Upgraded from the 28 rss to the 31RQS at the Syracuse R.V Show. We have been thinking (OK me not we) about getting into a walk around bed instead of the slide-out. 
Real excited to get the 31 but a little sad to give up the 28, Daughter was pretty sad, she wanted to keep the 28. Change is tough sometimes I just hope it is worth giving up 28 we really had no problems before.


----------



## PDX_Doug (Nov 16, 2004)

Congratulations on the new upgrade, lillukie!

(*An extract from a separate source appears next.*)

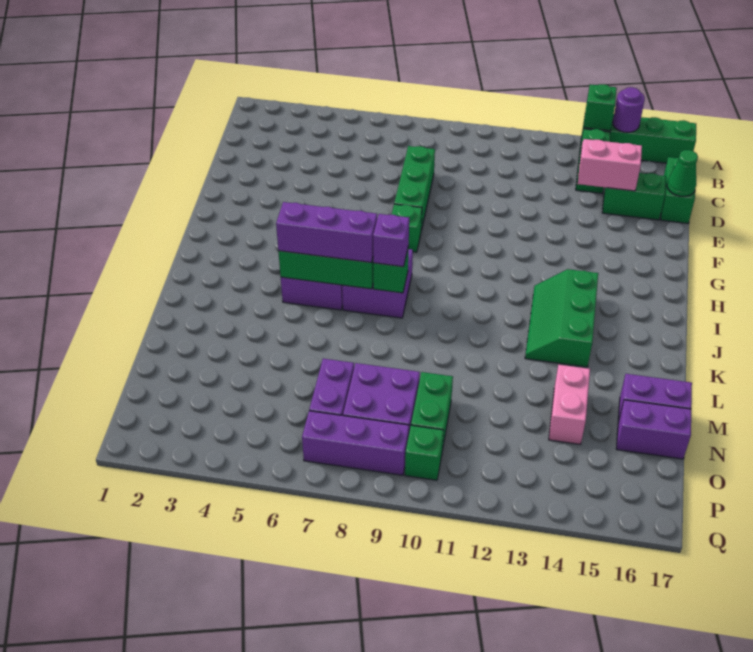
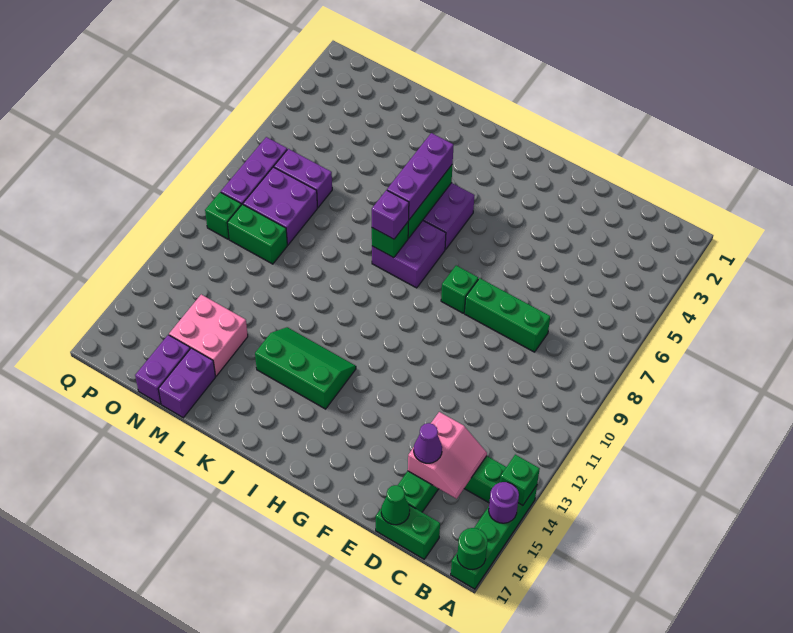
none -> green 1x1 round brick [457,528,488,570]
none -> purple 1x1 cone [414,423,442,463]
pink 1x2 brick [549,365,590,445] -> pink 2x2 brick [169,294,248,376]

I'm sure you will love it!

Happy Trails,
Doug


----------



## TheDoxieHaus (Feb 14, 2006)

Congrats, we went from a corner bed to a walk around bed and boy what a difference it was. Just the ease in making the bed on the walk around bed made the change worth it.


----------



## nynethead (Sep 23, 2005)

The walk around bed was the big decision when my DW was selecting the TT. we went from the 23/26RS to the 28 and arrived at the 29BHS because of the front queen and no bed slide.


----------



## hatcityhosehauler (Feb 13, 2004)

congrats on the upgrade
Tim


----------



## drobe5150 (Jan 21, 2005)

*congrats on the trade up*

darrel


----------



## zoomzoom8 (Nov 8, 2005)

Congrats! That's one mighty fine lodge you got there......


----------



## camping479 (Aug 27, 2003)

hatcityhosehauler said:


> congrats on the upgrade
> Tim
> [snapback]88339[/snapback]​


I'll betcha you're not too far behind, Tim









Congrats on your new trailer!!


----------



## tdvffjohn (Mar 10, 2005)

Nice upgrade









John


----------



## Oregon_Camper (Sep 13, 2004)

If we were just starting I think we would land up with the 31RQS. That is one sweet trailer.


----------



## HootBob (Apr 26, 2004)

Congrats LILLUKIE on the upgrade to the 31RQS
I'm sure once your daughter is in it for awhile she'll forget about the 28RSS
Enjoy the new TT









Don


----------



## MrsDrake97 (Feb 28, 2006)

Congrats on the 31RQS! We are newbies to RVing and purchased the same trailer in January! We ABSOLUTELY love it and have been on 4 trips with it since late January! You made a great choice!

Best Wishes,

Lori, Tom, Sarah, Macy & mini doxie- Herbie!
San Diego CA

ps... To Doxie Haus,,,where did you get your doxie avatar! It looks identical to our Herbie! Too CUTE!


----------



## gone campin (Jan 29, 2006)

action 







Congratulations on the new Outback!


----------



## Y-Guy (Jan 30, 2004)

Congrats on keeping it in the family!!!


----------